Change detection data:
——————————
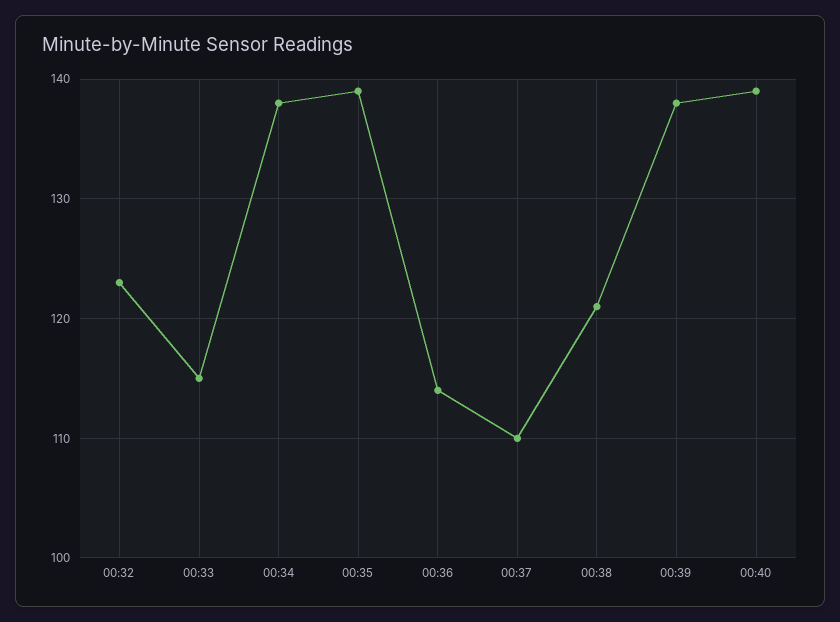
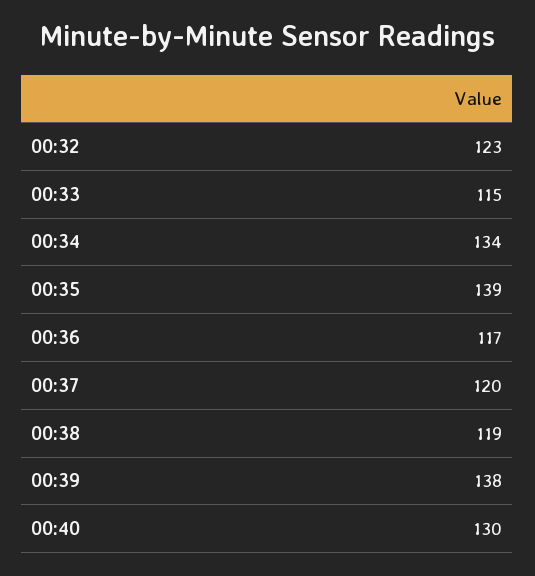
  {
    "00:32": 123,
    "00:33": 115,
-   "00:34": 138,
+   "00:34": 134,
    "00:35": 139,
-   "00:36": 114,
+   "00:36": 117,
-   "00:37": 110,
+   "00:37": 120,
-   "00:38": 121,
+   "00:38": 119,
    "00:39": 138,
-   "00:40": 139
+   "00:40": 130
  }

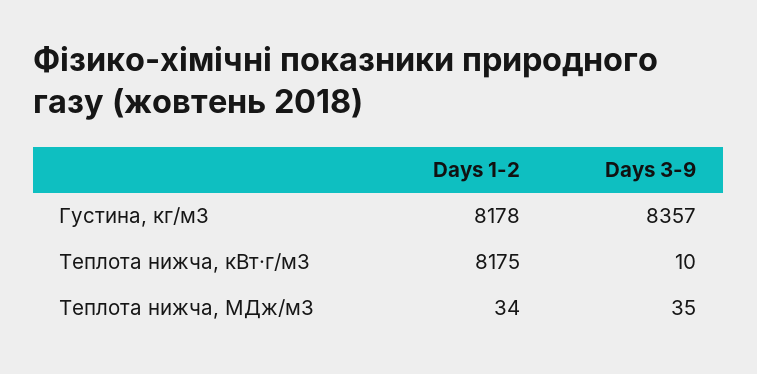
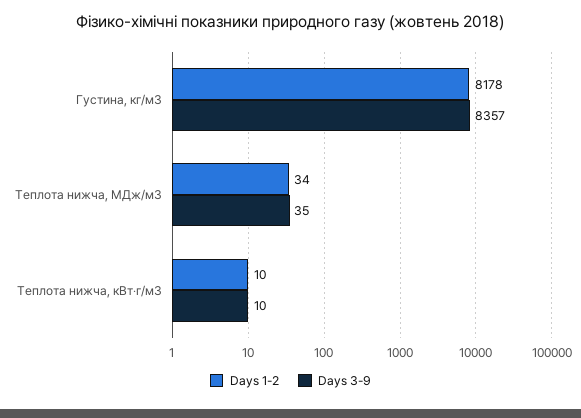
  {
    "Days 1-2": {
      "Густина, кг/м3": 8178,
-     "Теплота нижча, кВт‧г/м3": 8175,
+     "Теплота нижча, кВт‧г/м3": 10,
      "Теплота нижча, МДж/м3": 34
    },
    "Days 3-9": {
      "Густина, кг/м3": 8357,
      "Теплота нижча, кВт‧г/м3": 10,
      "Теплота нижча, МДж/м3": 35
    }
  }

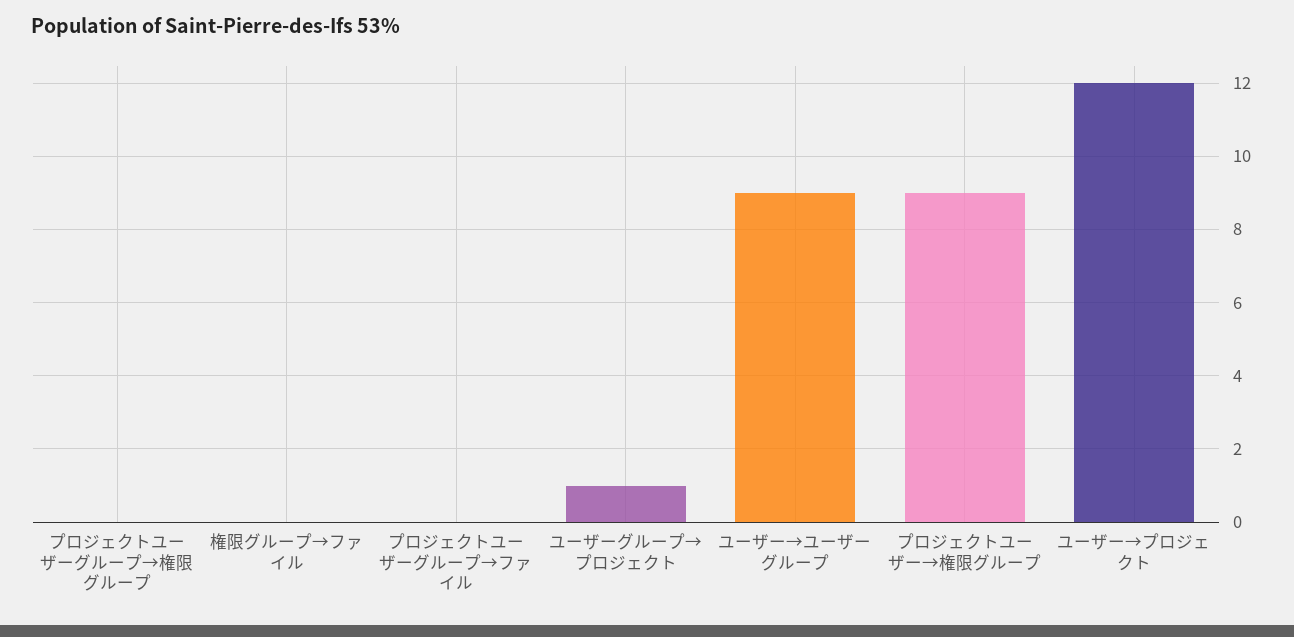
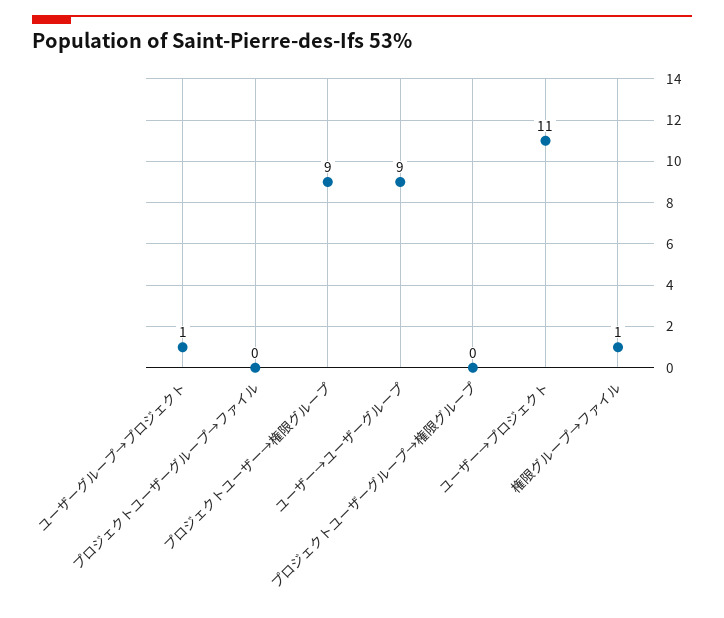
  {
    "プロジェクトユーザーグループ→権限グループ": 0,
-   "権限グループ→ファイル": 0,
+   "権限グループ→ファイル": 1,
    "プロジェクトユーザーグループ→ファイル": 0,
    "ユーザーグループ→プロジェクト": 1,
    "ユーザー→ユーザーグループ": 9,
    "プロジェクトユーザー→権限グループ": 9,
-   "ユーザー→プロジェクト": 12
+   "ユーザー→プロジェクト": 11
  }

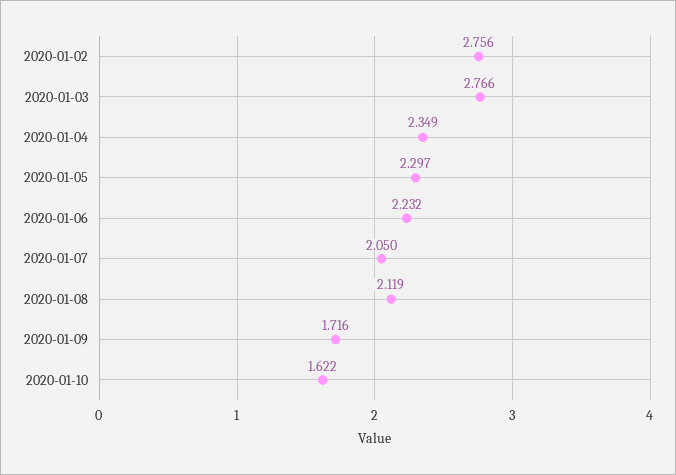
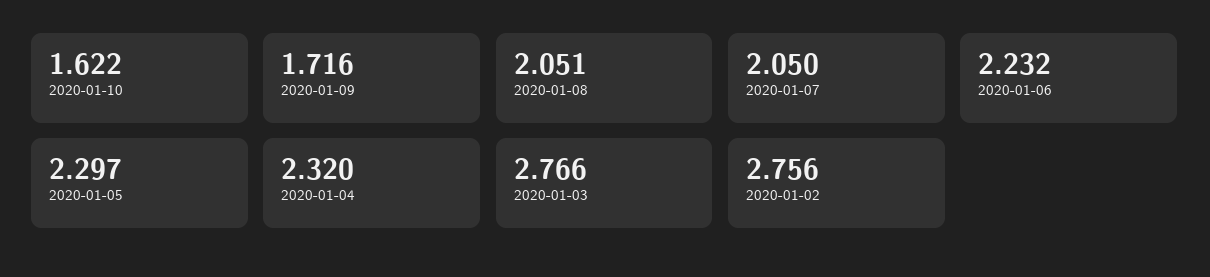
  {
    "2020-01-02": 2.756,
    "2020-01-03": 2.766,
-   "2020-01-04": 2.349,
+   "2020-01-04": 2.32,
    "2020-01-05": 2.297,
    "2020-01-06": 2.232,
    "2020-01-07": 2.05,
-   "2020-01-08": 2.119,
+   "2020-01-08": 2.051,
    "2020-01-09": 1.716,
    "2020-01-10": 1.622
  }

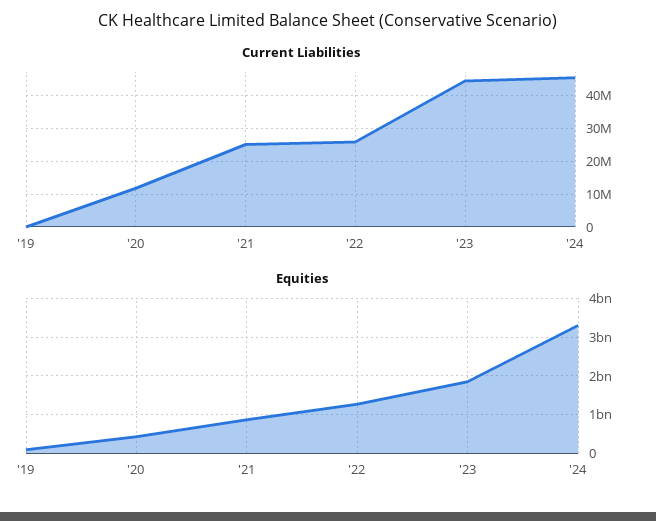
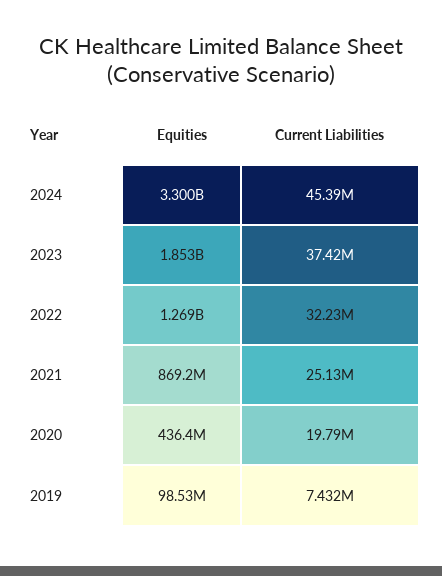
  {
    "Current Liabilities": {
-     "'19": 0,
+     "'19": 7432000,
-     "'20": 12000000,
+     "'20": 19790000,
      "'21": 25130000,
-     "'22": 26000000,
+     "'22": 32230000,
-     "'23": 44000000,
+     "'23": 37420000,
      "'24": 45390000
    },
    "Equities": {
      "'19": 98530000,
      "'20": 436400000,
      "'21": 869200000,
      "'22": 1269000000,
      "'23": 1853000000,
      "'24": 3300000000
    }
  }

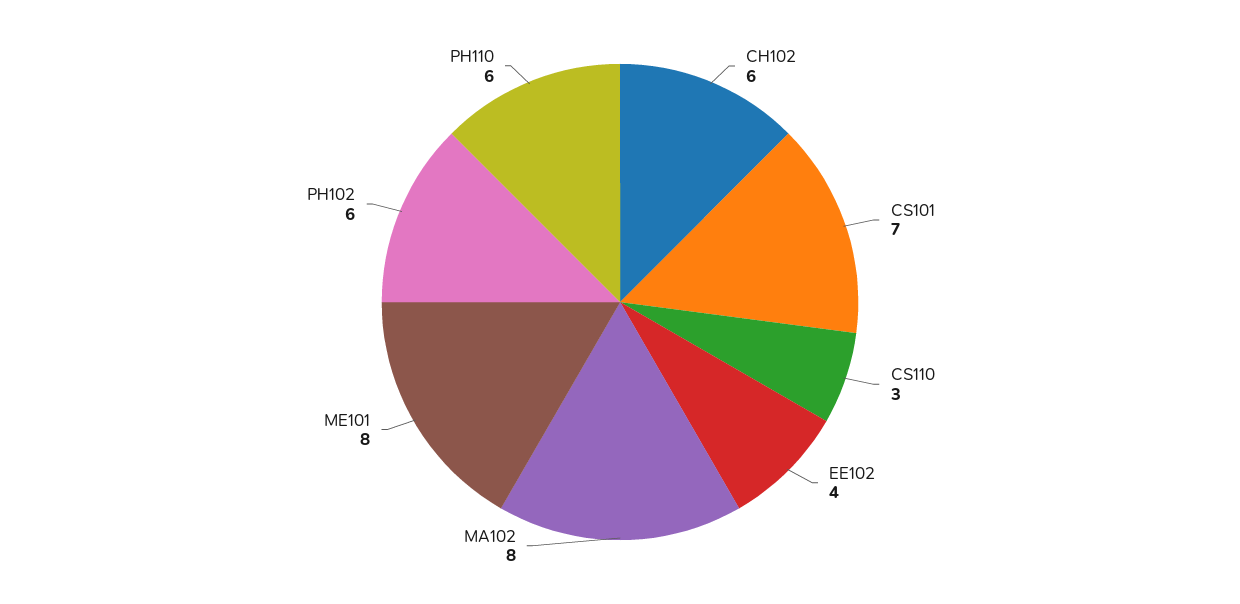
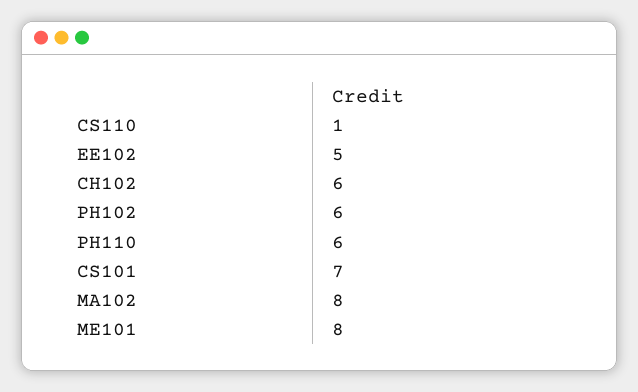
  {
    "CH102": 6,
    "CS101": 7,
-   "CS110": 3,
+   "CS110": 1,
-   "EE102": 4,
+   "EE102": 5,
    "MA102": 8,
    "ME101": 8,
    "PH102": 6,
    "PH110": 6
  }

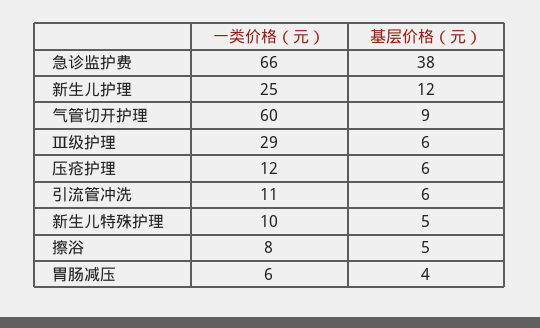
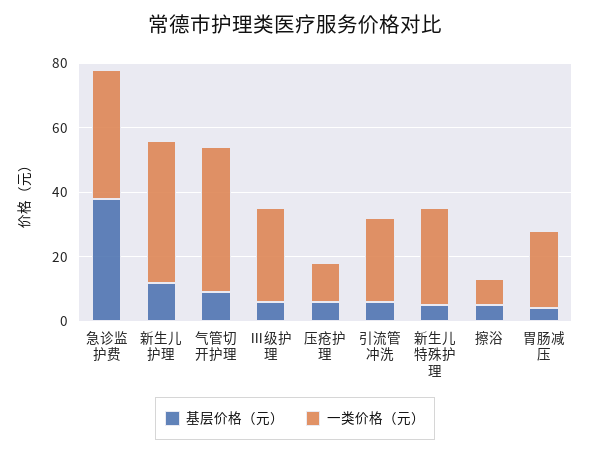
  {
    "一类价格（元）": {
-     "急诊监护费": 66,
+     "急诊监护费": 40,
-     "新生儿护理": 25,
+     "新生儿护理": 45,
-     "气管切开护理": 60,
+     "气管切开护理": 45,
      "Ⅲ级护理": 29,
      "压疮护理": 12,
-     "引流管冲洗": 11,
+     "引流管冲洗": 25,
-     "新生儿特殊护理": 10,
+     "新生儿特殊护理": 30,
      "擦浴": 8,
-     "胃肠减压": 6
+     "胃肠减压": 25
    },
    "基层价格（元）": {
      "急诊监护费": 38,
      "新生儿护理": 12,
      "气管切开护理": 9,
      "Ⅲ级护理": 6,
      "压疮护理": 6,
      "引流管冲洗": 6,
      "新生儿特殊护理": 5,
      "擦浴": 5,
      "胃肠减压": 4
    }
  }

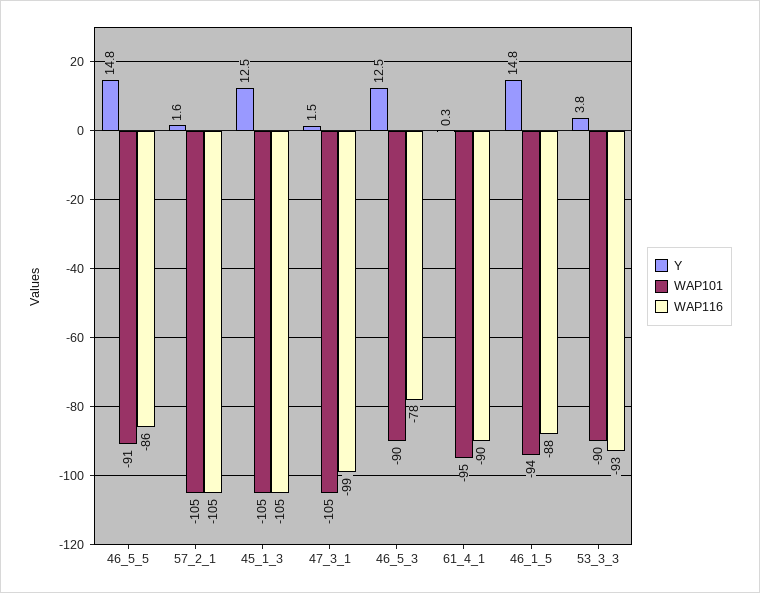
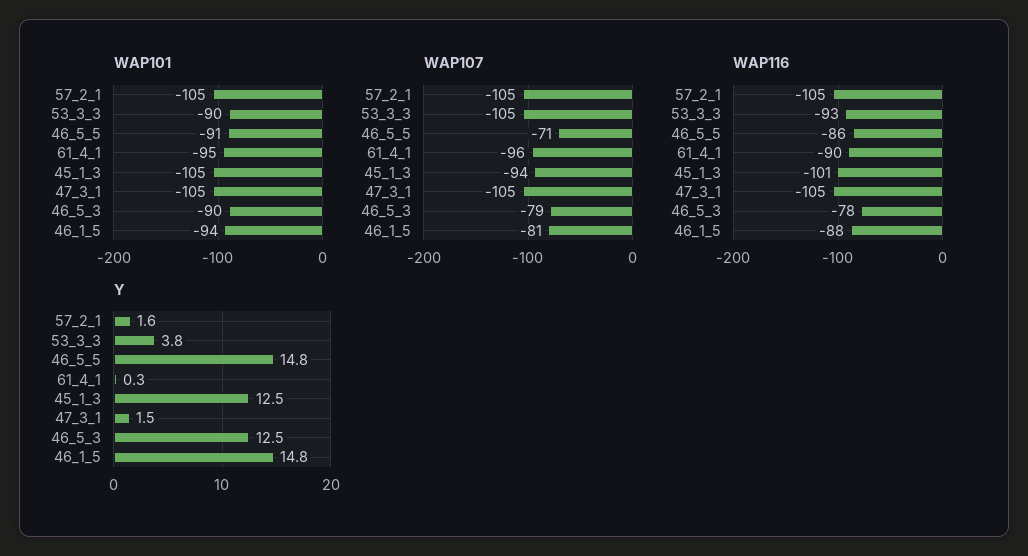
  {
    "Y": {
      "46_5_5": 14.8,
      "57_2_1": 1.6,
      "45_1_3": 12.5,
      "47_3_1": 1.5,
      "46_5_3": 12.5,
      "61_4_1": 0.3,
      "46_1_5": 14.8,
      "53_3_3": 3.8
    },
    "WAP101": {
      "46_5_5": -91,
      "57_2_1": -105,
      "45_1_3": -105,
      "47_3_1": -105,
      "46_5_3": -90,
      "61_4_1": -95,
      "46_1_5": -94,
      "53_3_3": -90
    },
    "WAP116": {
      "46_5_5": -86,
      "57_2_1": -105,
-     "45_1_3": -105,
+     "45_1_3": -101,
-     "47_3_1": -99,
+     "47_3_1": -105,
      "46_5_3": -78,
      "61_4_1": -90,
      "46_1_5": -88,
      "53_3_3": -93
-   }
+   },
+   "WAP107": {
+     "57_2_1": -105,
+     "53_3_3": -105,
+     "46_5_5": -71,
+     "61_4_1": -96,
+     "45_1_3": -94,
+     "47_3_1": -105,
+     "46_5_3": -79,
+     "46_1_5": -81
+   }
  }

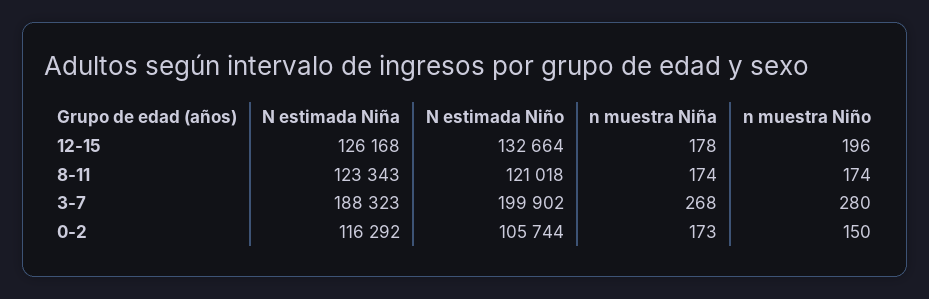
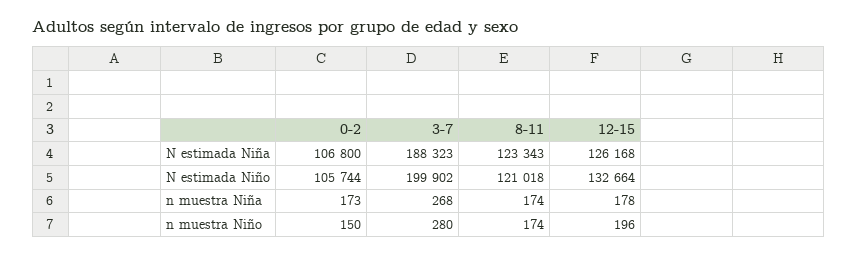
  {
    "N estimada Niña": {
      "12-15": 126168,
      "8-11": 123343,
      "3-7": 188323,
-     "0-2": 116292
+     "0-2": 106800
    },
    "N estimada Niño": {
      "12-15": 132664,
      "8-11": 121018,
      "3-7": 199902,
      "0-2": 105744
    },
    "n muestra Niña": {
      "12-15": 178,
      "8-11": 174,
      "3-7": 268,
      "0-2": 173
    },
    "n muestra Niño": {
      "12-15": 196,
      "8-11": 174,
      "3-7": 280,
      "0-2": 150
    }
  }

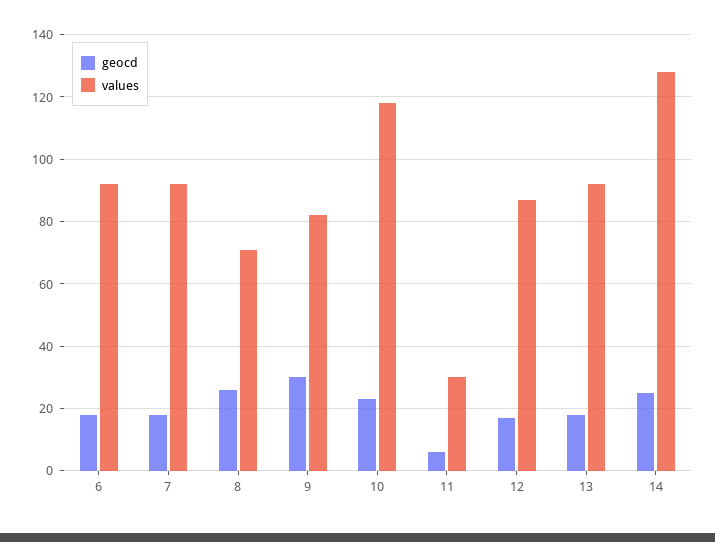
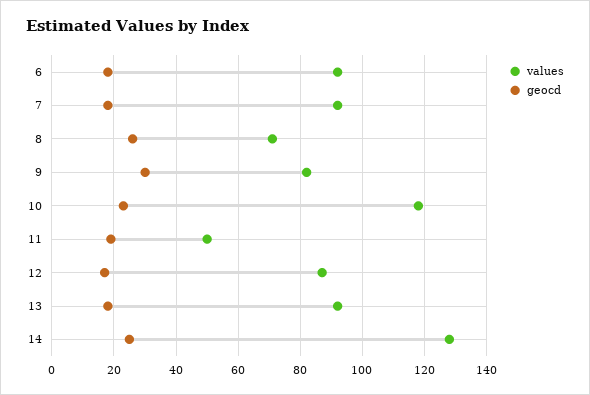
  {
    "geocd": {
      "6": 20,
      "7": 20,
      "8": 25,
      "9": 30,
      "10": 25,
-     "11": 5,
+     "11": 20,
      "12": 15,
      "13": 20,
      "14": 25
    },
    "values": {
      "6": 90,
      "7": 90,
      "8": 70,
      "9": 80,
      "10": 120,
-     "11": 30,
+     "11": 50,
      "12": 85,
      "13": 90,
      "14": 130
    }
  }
——————————
* [What the task asks] Wherever the word "Густина" turns up in a line of the entries above, copy that line.

* [Task response]
      "Густина, кг/м3": 8178,
      "Густина, кг/м3": 8357,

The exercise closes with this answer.